Once Link makes this decision, things move quickly. All of a sudden, Mallory finds herself sitting in the bleachers of his last home baseball game. How is that possible? When Mallory closes her eyes, she’s back in Cooperstown. She’s at the Delta fields, watching him wallop a Wiffle ball off a tee. It’s his first birthday and Senior is tossing Link the squishy ball that he hits with the oversize plastic bat on his first try.
Natural talent here, Mal! Senior cries out.
Link takes Elsa Judd to the prom—Link and Nicole broke up six days into Nicole’s year in Italy—and then he asks Lauren Prestifillipo to the senior ball. He’s casual friends with both girls—friends or friends-with-whatever—because he knows he’s leaving for college and he learned his lesson with Nicole: he doesn’t want to leave with any romantic entanglements.
The last week of class arrives for the seniors, and then the triumvirate of senior ball, baccalaureate, and graduation.
Parents are invited to come to the senior ball after the seniors-only dinner. Mallory goes to R. J. Miller to get her hair blown out and then puts on a new dress, just as she always does the night of the senior ball. Tonight—she has to repeat this to herself several times—she isn’t going just as a teacher; she’s going as a parent. The mother of a senior.

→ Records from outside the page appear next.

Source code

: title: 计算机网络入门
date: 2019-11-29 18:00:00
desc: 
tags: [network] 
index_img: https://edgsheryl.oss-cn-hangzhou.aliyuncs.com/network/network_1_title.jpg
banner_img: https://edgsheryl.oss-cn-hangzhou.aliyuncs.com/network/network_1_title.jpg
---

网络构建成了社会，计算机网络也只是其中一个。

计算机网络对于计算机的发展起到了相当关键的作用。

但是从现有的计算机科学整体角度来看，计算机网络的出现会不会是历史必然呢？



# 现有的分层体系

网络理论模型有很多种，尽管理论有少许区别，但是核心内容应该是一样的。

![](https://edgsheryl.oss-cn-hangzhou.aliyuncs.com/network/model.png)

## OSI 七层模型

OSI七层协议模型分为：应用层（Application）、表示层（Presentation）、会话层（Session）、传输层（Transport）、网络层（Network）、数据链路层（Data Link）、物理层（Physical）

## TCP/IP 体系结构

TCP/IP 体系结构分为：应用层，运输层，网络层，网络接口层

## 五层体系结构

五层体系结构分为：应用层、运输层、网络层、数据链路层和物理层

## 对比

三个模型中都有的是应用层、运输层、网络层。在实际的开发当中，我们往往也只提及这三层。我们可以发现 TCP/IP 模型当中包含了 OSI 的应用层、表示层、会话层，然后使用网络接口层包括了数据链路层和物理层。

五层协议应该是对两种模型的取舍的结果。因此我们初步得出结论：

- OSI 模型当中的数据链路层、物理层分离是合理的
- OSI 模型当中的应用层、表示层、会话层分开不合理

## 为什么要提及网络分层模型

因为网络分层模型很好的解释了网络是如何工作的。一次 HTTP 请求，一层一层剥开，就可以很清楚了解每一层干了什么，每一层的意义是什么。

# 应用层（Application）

During the reading of the senior-class prophecy, Mallory’s vision starts to get blotchy. At first she thinks it’s just her tears, but she can’t seem to blink or wipe away the amorphous pink blob in the upper left corner of her field of vision.
The senior-class prophecy involves a fictional tale about Gibbs Pond—Oh, boy, good old Gibbs, Mallory thinks—being bought by an evil developer who wants to drain the pond and build a Nantucket-themed amusement park. All the members of the senior class twenty-five years in the future are called on to contribute their particular talents or personality quirks in order to save the pond—but in the end, it’s billionaire Lincoln Dooley who is the hero.